A proposito di questo stillicidio di ritardi che caratterizza purtroppo soprattutto la metropolitana, non possiamo non vedere l’elefante nella stanza. Da mesi è aperto nel cuore di Roma uno dei più grandi cantieri della città, quello per il prolungamento della linea C a piazza Venezia. Un’opera necessaria, che dovrebbe esistere già da tempo e che darà una svolta al traffico di Roma, ma anche un’opera di una complessità tecnica senza precedenti per via del contesto archeologico e storico unico in cui la stazione verrà costruita. Se i tempi per la sua realizzazione dovessero essere rispettati in modo svizzero, non ci vorranno meno di otto-dieci anni per completarla: alla luce di come si è evoluto il prolungamento della C da San Giovanni a Colosseo, il timore è che ci vorrà molto più tempo, e che questo alimenti ulteriormente la sfiducia dei romani verso i cantieri, rendendo molto più tiepida qualsiasi amministrazione verso la realizzazione di nuove opere necessarie proprio a causa dell’idea che i romani si sono fatti circa i tempi e la gestione di qualsiasi progetto.
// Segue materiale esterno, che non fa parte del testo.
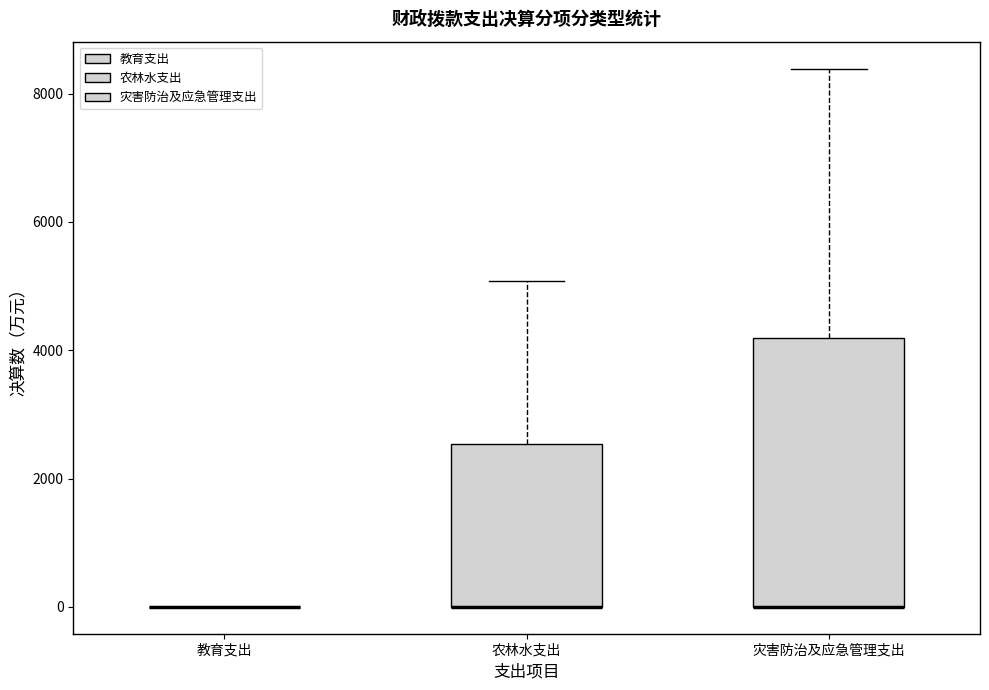

Comparing the boxes themselves (not the whiskers), which one is the tallest?

灾害防治及应急管理支出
Si sarebbe potuto, alla luce di una zona nevralgica che dovrà comunque venire bloccata per minimo otto-dieci anni, fare le cose in grande – soldi permettendo – e iniziare specularmente un lavoro graduale per realizzare anche il prolungamento della linea lungo corso Vittorio fino a San Pietro, Ottaviano e verso Clodio, ma alla luce di questa sfiducia, chi mai si sarebbe preso la responsabilità di realizzare un simile cantiere agli occhi dei romani? Sembra talvolta che anche le istituzioni – di tutti i colori, visto che la questione va avanti da anni e non riguarda solo il comune ma anche il governo – siano le prime ad aver paura a fare grandi infrastrutture nella Capitale. E se Roma rimane ferma sulle nuove opere, mentre il resto del mondo va serenamente avanti rispettando le tempistiche o con ritardi limitati o quantomeno non sistematici, la nostra città rimane strutturalmente indietro rispetto al resto del mondo e questo è inaccettabile.

Quindi, ben venga il coraggio del sindaco Gualtieri nell’aprire cantieri per realizzare nuove opere, ma serve non solo un impegno totalizzante per realizzarle in tempi più celeri possibili, ma anche che le ragioni di eventuali ritardi vengano rese note nel modo più chiaro possibile, e lo stesso per ogni intervento, perché tutte queste opere riguardano prima di tutto Roma e i romani e hanno un impatto sulle vite di tutti. Non farlo, rischia di far sentire i romani dei sudditi e non dei cittadini, oltre ad aumentare la sfiducia verso qualsiasi nuova opera, fatto che sarebbe inaccettabile. Anche per questo, sarebbe bello che noi cittadini prendessimo maggiore coscienza di questo, e fossimo più attivi nel pungolare il comune, a prescindere dal colore della giunta e dal nome del sindaco, chiedendogli di fare di più per la metropolitana, per i tram e per tutte quelle grandi opere che oggi, a Roma, servirebbero più che mai.